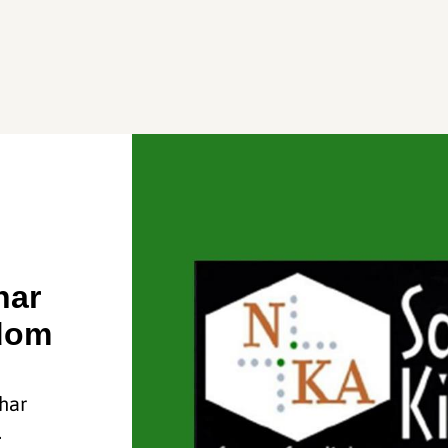
nar
dom
har
.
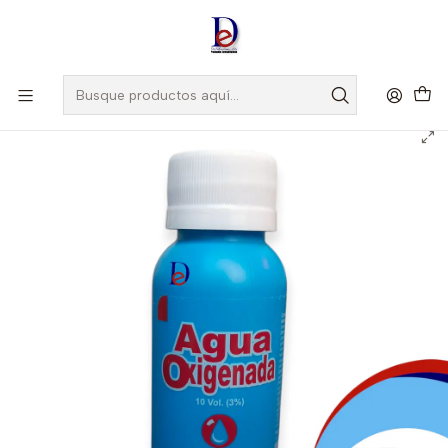
Amigo
DROGUISTA
, Si eres nuevo regístrate
Aquí
Inicio
COASPHARMA
AGUA OXIGENADA 3% X 60 ML - - COASPHARMA- UBI 37-F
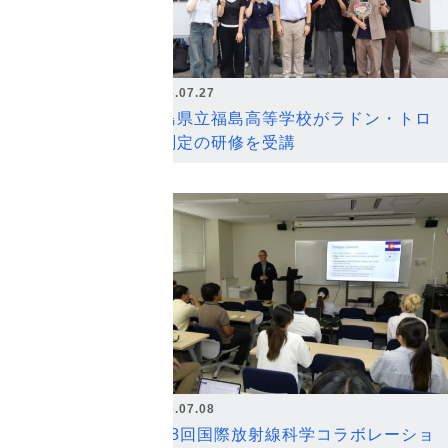
2026.07.27
福島県立福島高等学校がラドン・トロ
ン測定の研修を受講
2026.07.08
第18回国際放射線科学コラボレーショ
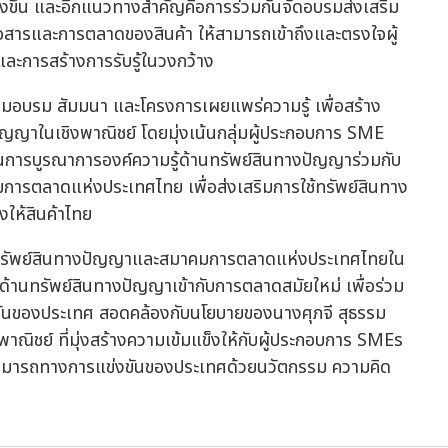
ิ่งขึ้น และอีกแนวทางสำคัญคือการร่วมกันจัดอบรมส่งเสริม
อสารและการตลาดของสินค้า ให้สามารถเข้าถึงและตรงใจผู้
 และการสร้างการรับรู้ในวงกว้าง
มอบรม สัมมนา และโครงการเผยแพร่ความรู้ เพื่อสร้าง
ปัญญาในเชิงพาณิชย์ โดยมุ่งเน้นกลุ่มผู้ประกอบการ SME
่านการบูรณาการองค์ความรู้ด้านทรัพย์สินทางปัญญาร่วมกับ
ารตลาดแห่งประเทศไทย เพื่อส่งเสริมการใช้ทรัพย์สินทาง
งให้สินค้าไทย
รมทรัพย์สินทางปัญญาและสมาคมการตลาดแห่งประเทศไทยใน
รู้ด้านทรัพย์สินทางปัญญาเข้ากับการตลาดสมัยใหม่ เพื่อร่วม
งขันของประเทศ สอดคล้องกับนโยบายของนางศุภจี สุธรรม
ณิชย์ ที่มุ่งสร้างความเข้มแข็งให้กับผู้ประกอบการ SMEs
ามสามารถทางการแข่งขันของประเทศด้วยนวัตกรรม ความคิด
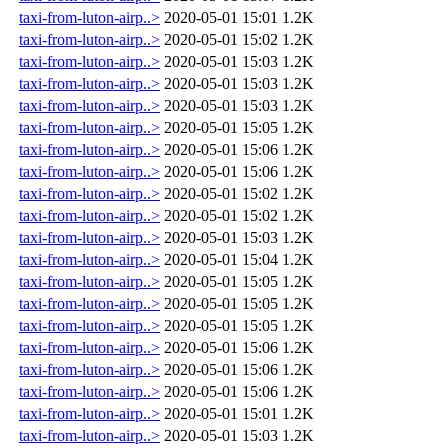
taxi-from-luton-airp..>
2020-05-01 15:01
1.2K
taxi-from-luton-airp..>
2020-05-01 15:02
1.2K
taxi-from-luton-airp..>
2020-05-01 15:03
1.2K
taxi-from-luton-airp..>
2020-05-01 15:03
1.2K
taxi-from-luton-airp..>
2020-05-01 15:03
1.2K
taxi-from-luton-airp..>
2020-05-01 15:05
1.2K
taxi-from-luton-airp..>
2020-05-01 15:06
1.2K
taxi-from-luton-airp..>
2020-05-01 15:06
1.2K
taxi-from-luton-airp..>
2020-05-01 15:02
1.2K
taxi-from-luton-airp..>
2020-05-01 15:02
1.2K
taxi-from-luton-airp..>
2020-05-01 15:03
1.2K
taxi-from-luton-airp..>
2020-05-01 15:04
1.2K
taxi-from-luton-airp..>
2020-05-01 15:05
1.2K
taxi-from-luton-airp..>
2020-05-01 15:05
1.2K
taxi-from-luton-airp..>
2020-05-01 15:05
1.2K
taxi-from-luton-airp..>
2020-05-01 15:06
1.2K
taxi-from-luton-airp..>
2020-05-01 15:06
1.2K
taxi-from-luton-airp..>
2020-05-01 15:06
1.2K
taxi-from-luton-airp..>
2020-05-01 15:01
1.2K
taxi-from-luton-airp..>
2020-05-01 15:03
1.2K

Exercise details:
Would you repeat the listing above exactly, minus the images?

Response to the exercise:
nar
dom
har
.
Amigo
DROGUISTA
, Si eres nuevo regístrate
Aquí
Inicio
COASPHARMA
AGUA OXIGENADA 3% X 60 ML - - COASPHARMA- UBI 37-F
2026.07.27
福島県立福島高等学校がラドン・トロ
ン測定の研修を受講
2026.07.08
第18回国際放射線科学コラボレーショ
ิ่งขึ้น และอีกแนวทางสำคัญคือการร่วมกันจัดอบรมส่งเสริม
อสารและการตลาดของสินค้า ให้สามารถเข้าถึงและตรงใจผู้
 และการสร้างการรับรู้ในวงกว้าง
มอบรม สัมมนา และโครงการเผยแพร่ความรู้ เพื่อสร้าง
ปัญญาในเชิงพาณิชย์ โดยมุ่งเน้นกลุ่มผู้ประกอบการ SME
่านการบูรณาการองค์ความรู้ด้านทรัพย์สินทางปัญญาร่วมกับ
ารตลาดแห่งประเทศไทย เพื่อส่งเสริมการใช้ทรัพย์สินทาง
งให้สินค้าไทย
รมทรัพย์สินทางปัญญาและสมาคมการตลาดแห่งประเทศไทยใน
รู้ด้านทรัพย์สินทางปัญญาเข้ากับการตลาดสมัยใหม่ เพื่อร่วม
งขันของประเทศ สอดคล้องกับนโยบายของนางศุภจี สุธรรม
ณิชย์ ที่มุ่งสร้างความเข้มแข็งให้กับผู้ประกอบการ SMEs
ามสามารถทางการแข่งขันของประเทศด้วยนวัตกรรม ความคิด
taxi-from-luton-airp..>
2020-05-01 15:01
1.2K
taxi-from-luton-airp..>
2020-05-01 15:02
1.2K
taxi-from-luton-airp..>
2020-05-01 15:03
1.2K
taxi-from-luton-airp..>
2020-05-01 15:03
1.2K
taxi-from-luton-airp..>
2020-05-01 15:03
1.2K
taxi-from-luton-airp..>
2020-05-01 15:05
1.2K
taxi-from-luton-airp..>
2020-05-01 15:06
1.2K
taxi-from-luton-airp..>
2020-05-01 15:06
1.2K
taxi-from-luton-airp..>
2020-05-01 15:02
1.2K
taxi-from-luton-airp..>
2020-05-01 15:02
1.2K
taxi-from-luton-airp..>
2020-05-01 15:03
1.2K
taxi-from-luton-airp..>
2020-05-01 15:04
1.2K
taxi-from-luton-airp..>
2020-05-01 15:05
1.2K
taxi-from-luton-airp..>
2020-05-01 15:05
1.2K
taxi-from-luton-airp..>
2020-05-01 15:05
1.2K
taxi-from-luton-airp..>
2020-05-01 15:06
1.2K
taxi-from-luton-airp..>
2020-05-01 15:06
1.2K
taxi-from-luton-airp..>
2020-05-01 15:06
1.2K
taxi-from-luton-airp..>
2020-05-01 15:01
1.2K
taxi-from-luton-airp..>
2020-05-01 15:03
1.2K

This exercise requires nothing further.